Write out the following listing's lines from the one with "17: (405, 279, 1.50)" to the one with "31: (685, 63, 1.52)", exactly, with both included and no others.

--*--

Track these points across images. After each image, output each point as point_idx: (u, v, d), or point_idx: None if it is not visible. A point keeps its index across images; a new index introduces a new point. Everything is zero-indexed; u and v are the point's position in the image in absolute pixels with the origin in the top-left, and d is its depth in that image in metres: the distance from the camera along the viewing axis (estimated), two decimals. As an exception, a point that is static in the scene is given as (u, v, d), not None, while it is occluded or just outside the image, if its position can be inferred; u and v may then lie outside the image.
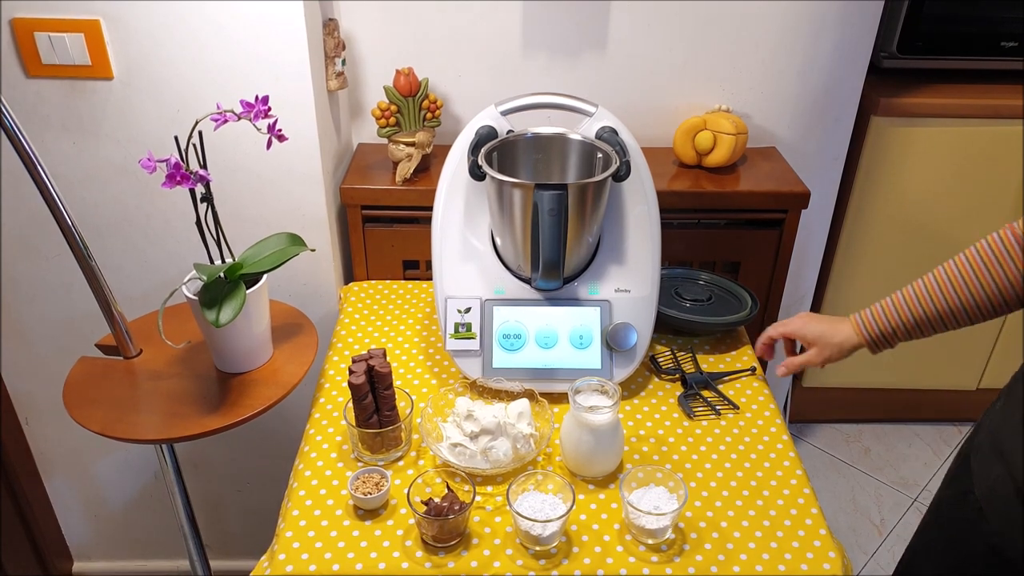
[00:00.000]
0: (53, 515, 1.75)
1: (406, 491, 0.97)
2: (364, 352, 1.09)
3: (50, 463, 1.68)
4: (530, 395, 1.10)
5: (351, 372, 1.04)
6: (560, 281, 1.15)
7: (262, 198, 1.37)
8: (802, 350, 1.13)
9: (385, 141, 1.48)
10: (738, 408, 1.16)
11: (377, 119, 1.42)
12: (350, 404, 1.06)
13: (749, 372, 1.24)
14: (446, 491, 0.96)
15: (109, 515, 1.76)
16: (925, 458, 2.18)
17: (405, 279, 1.50)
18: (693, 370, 1.23)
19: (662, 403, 1.18)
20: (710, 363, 1.26)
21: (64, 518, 1.77)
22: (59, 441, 1.64)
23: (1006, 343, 2.08)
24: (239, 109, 1.01)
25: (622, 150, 1.14)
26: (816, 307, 2.03)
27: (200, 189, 1.05)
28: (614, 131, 1.17)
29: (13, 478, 1.61)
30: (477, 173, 1.13)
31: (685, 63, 1.52)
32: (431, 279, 1.22)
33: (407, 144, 1.44)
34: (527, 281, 1.18)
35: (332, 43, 1.36)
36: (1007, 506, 0.91)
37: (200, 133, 1.02)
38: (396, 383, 1.09)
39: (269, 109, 1.03)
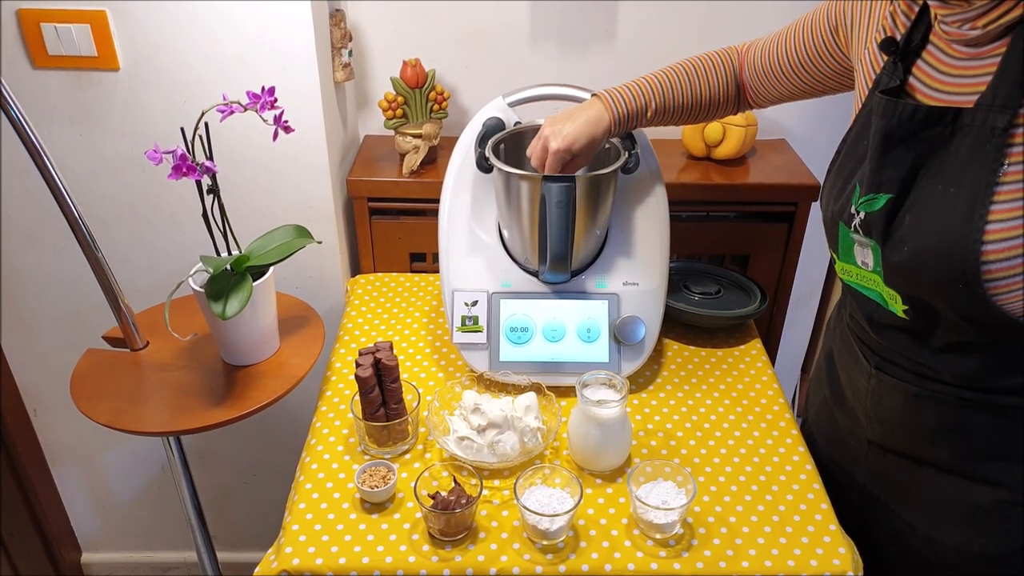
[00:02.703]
0: (61, 506, 1.76)
1: (413, 485, 0.96)
2: (371, 345, 1.09)
3: (58, 455, 1.68)
4: (537, 389, 1.10)
5: (358, 365, 1.04)
6: (568, 274, 1.14)
7: (268, 190, 1.37)
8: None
9: (392, 133, 1.47)
10: None
11: (384, 111, 1.42)
12: (357, 397, 1.05)
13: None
14: (453, 485, 0.96)
15: (117, 506, 1.77)
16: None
17: (412, 272, 1.49)
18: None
19: (670, 397, 1.17)
20: (718, 356, 1.26)
21: (72, 509, 1.78)
22: (67, 433, 1.64)
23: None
24: (245, 100, 1.01)
25: (631, 142, 1.13)
26: (825, 300, 2.01)
27: (206, 181, 1.04)
28: (623, 123, 1.15)
29: (21, 469, 1.61)
30: (484, 165, 1.13)
31: (694, 53, 1.50)
32: (438, 272, 1.21)
33: (414, 136, 1.43)
34: (534, 274, 1.18)
35: (339, 34, 1.35)
36: (826, 427, 1.10)
37: (206, 124, 1.02)
38: (403, 376, 1.08)
39: (275, 100, 1.02)
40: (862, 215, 0.85)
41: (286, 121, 1.04)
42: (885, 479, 0.99)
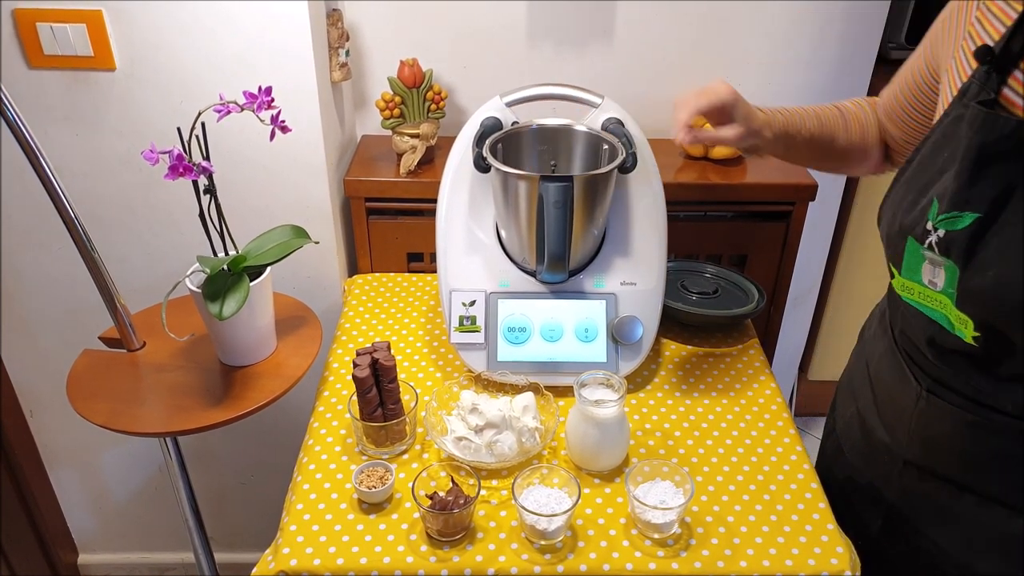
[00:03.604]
0: (58, 507, 1.75)
1: (411, 485, 0.96)
2: (368, 345, 1.09)
3: (54, 455, 1.68)
4: (535, 388, 1.09)
5: (355, 365, 1.04)
6: (565, 274, 1.14)
7: (266, 190, 1.36)
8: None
9: (389, 133, 1.47)
10: None
11: (381, 110, 1.41)
12: (354, 397, 1.05)
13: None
14: (451, 485, 0.96)
15: (113, 507, 1.77)
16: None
17: (409, 272, 1.49)
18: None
19: (668, 396, 1.17)
20: (716, 356, 1.26)
21: (68, 510, 1.78)
22: (63, 433, 1.64)
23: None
24: (242, 100, 1.01)
25: (628, 141, 1.13)
26: (823, 299, 2.02)
27: (203, 181, 1.04)
28: (620, 122, 1.16)
29: (18, 470, 1.61)
30: (482, 165, 1.13)
31: (692, 54, 1.51)
32: (435, 272, 1.21)
33: (411, 136, 1.43)
34: (532, 274, 1.18)
35: (336, 34, 1.35)
36: (857, 440, 1.04)
37: (203, 124, 1.01)
38: (400, 376, 1.08)
39: (272, 100, 1.02)
40: (941, 233, 0.78)
41: (283, 121, 1.04)
42: (919, 500, 0.95)
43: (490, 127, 1.16)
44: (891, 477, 0.98)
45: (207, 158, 1.03)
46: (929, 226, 0.80)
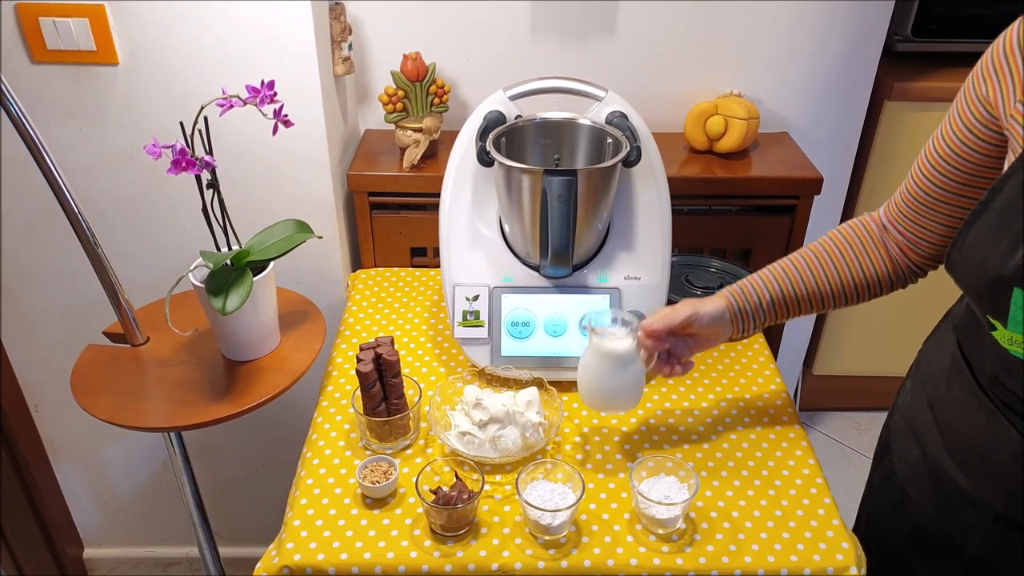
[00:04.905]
0: (63, 502, 1.76)
1: (414, 480, 0.96)
2: (372, 340, 1.08)
3: (59, 450, 1.68)
4: (539, 383, 1.09)
5: (359, 360, 1.04)
6: (569, 268, 1.14)
7: (268, 184, 1.36)
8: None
9: (392, 127, 1.47)
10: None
11: (384, 104, 1.41)
12: (358, 392, 1.05)
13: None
14: (455, 480, 0.96)
15: (118, 502, 1.77)
16: (936, 446, 2.17)
17: (413, 266, 1.49)
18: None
19: (672, 392, 1.17)
20: (720, 351, 1.25)
21: (74, 505, 1.78)
22: (68, 428, 1.64)
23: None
24: (245, 94, 1.00)
25: (632, 135, 1.13)
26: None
27: (206, 175, 1.04)
28: (624, 116, 1.15)
29: (23, 465, 1.61)
30: (485, 159, 1.12)
31: (696, 47, 1.50)
32: (439, 266, 1.21)
33: (414, 130, 1.43)
34: (536, 268, 1.17)
35: (338, 27, 1.34)
36: (927, 488, 0.94)
37: (206, 119, 1.01)
38: (404, 371, 1.08)
39: (275, 94, 1.01)
40: None
41: (286, 115, 1.04)
42: (1011, 556, 0.88)
43: (493, 121, 1.15)
44: (976, 528, 0.90)
45: (210, 153, 1.03)
46: None
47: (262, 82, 1.01)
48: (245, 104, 1.00)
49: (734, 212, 1.50)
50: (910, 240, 0.94)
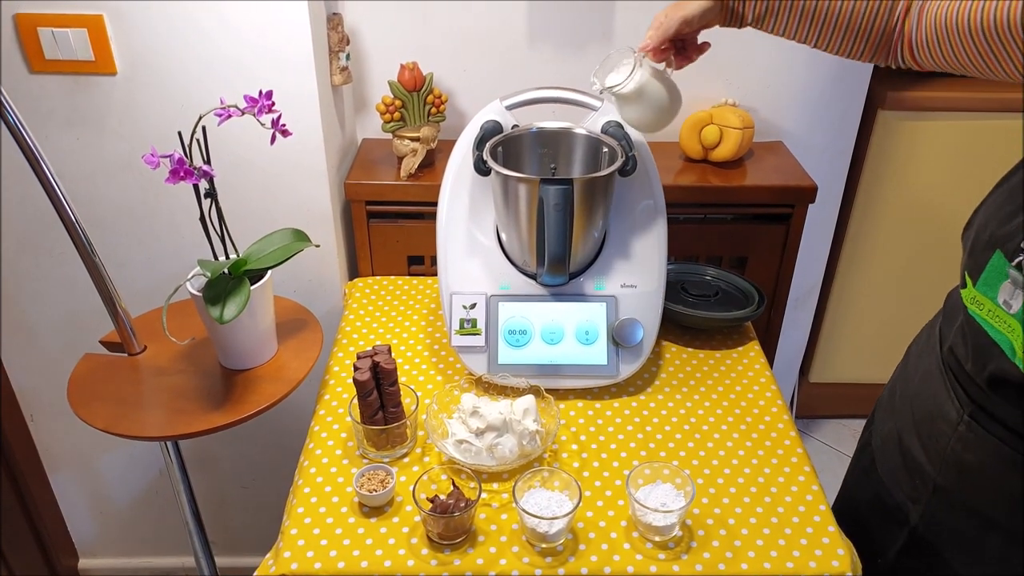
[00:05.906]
0: (58, 511, 1.75)
1: (411, 488, 0.96)
2: (369, 348, 1.09)
3: (55, 460, 1.68)
4: (536, 391, 1.09)
5: (356, 368, 1.04)
6: (566, 276, 1.14)
7: (266, 194, 1.36)
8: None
9: (390, 136, 1.47)
10: None
11: (381, 114, 1.42)
12: (355, 401, 1.05)
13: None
14: (452, 488, 0.96)
15: (114, 512, 1.77)
16: (932, 454, 2.17)
17: (410, 275, 1.49)
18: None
19: (669, 399, 1.17)
20: (716, 359, 1.26)
21: (69, 515, 1.77)
22: (64, 438, 1.64)
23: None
24: (243, 104, 1.01)
25: (628, 144, 1.14)
26: (823, 302, 2.02)
27: (204, 184, 1.04)
28: (620, 125, 1.16)
29: (18, 475, 1.61)
30: (482, 168, 1.13)
31: (691, 57, 1.51)
32: (436, 275, 1.21)
33: (412, 139, 1.44)
34: (533, 277, 1.18)
35: (336, 38, 1.35)
36: (891, 457, 0.99)
37: (204, 128, 1.02)
38: (401, 379, 1.08)
39: (273, 104, 1.02)
40: None
41: (284, 125, 1.04)
42: (944, 529, 0.91)
43: (490, 130, 1.16)
44: (919, 500, 0.93)
45: (208, 162, 1.03)
46: (1023, 244, 0.74)
47: (260, 92, 1.01)
48: (243, 114, 1.01)
49: (729, 220, 1.51)
50: (925, 43, 0.86)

--*--

Exercise solution:
17: (405, 279, 1.50)
18: (693, 370, 1.23)
19: (662, 403, 1.18)
20: (710, 363, 1.26)
21: (64, 518, 1.77)
22: (59, 441, 1.64)
23: (1006, 343, 2.08)
24: (239, 109, 1.01)
25: (622, 150, 1.14)
26: (816, 307, 2.03)
27: (200, 189, 1.05)
28: (614, 131, 1.17)
29: (13, 478, 1.61)
30: (477, 173, 1.13)
31: (685, 63, 1.52)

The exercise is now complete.